Mutluluğu cerrahi operasyonlarda arayan starlar oldukça kozmetik sanayi hep genç kalacak, cılız pop da hep var olacaktır. Ruhları yoksullaşırken destekledikleri sanayi ne yazık ki hep varsıllaşacaktır. İşte starların ya da medeti genç kalmada arayanların unuttuğu şey tam da budur.
Genç kalmaya çalışarak yaşamın akışını inkâr eden yaşlı star olmak yaman çelişki… Hayaller gençlik, gerçekler yaşlılık… Tam da postmodern bir düşünce…

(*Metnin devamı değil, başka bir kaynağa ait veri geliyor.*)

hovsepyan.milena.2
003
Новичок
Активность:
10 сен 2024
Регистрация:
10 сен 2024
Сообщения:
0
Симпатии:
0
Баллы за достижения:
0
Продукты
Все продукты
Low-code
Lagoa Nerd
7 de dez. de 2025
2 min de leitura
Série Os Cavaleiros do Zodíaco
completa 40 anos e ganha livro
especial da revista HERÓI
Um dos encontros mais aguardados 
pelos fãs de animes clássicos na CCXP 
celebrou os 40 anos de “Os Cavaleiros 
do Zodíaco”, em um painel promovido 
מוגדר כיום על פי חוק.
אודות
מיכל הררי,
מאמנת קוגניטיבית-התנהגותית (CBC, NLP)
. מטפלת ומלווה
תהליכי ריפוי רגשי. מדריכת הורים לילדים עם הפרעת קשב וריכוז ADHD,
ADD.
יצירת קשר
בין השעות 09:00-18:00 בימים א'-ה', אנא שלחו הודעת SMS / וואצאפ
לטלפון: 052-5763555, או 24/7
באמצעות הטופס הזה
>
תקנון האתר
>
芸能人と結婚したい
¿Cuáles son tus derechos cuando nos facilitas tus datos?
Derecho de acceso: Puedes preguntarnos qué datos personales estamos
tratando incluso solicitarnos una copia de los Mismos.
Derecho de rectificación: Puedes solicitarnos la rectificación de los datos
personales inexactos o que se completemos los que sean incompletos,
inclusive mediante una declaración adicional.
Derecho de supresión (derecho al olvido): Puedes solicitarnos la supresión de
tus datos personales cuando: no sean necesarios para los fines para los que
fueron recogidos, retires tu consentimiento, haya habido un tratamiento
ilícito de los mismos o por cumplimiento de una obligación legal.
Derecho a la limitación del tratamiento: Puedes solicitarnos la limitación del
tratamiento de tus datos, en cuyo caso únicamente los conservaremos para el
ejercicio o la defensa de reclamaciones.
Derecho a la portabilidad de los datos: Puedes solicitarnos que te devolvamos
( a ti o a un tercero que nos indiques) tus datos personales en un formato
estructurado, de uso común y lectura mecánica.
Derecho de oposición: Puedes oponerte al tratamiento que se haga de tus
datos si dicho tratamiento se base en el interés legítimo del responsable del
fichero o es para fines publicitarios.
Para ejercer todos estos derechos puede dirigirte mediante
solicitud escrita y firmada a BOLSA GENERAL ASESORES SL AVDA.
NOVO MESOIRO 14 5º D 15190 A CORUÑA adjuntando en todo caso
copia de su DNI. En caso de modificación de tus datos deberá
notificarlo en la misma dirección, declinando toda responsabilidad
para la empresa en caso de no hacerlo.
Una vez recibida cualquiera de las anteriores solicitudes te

Doğal süreci değil, yapay bir süreci seçmek, doğanın yasalarını bilmemektir. Dönüşüm yasasını, yani bilimi inkâr etmektir. Hebennekaya yaraşır bir durum…
İnsan yaşlanmayı değil, insan gibi yaşamayı önceliğine aldığı zaman korkularından arınır. Ruhu olgunlaştırarak yaşlanmak anlamlıdır, derinliktir. Madonna’nın da Ajda Pekkan’ın da anlamadığı budur.
B.Davis “Yaşlılık, korkaklara göre değildir” der.
Leyla Gencer’in yüz çizgilerine baktığımdaysa Donizetti’nin karanlıkta kalmış oyunlarını gördüm. Onun yüzünde ben Aida operasında kollarını açmış haykıran kadını gördüm. Onda ben Butterfly’daki acılı kadını gördüm. Onun çizgilerinde La Traviata’daki Violletta’yı gördüm. O çizgilerde ‘Ses nasıl kullanılır?’ dersini veren kadını gördüm. O yüzde, kabına sığmayan, La Scala’ya, Milano’ya sığmayan kutsal kadını gördüm. Ben onun çizgilerinde sanatı gördüm. Estetiği gördüm. Her çizgi, sanattan bir anıdır, dercesine gülümseyen muhteşem kadını gördüm. Ben gördüm. Ben onda bunları gördüm.
Amma velakin…
Ben, Ajda Pekkan’nın, Madonna’nın yüzüne baktığımda bir şey göremedim.
Hepsi bu.
Hepsi bu da…
Amma velâkin… Ezcümle ha söyle de söyle.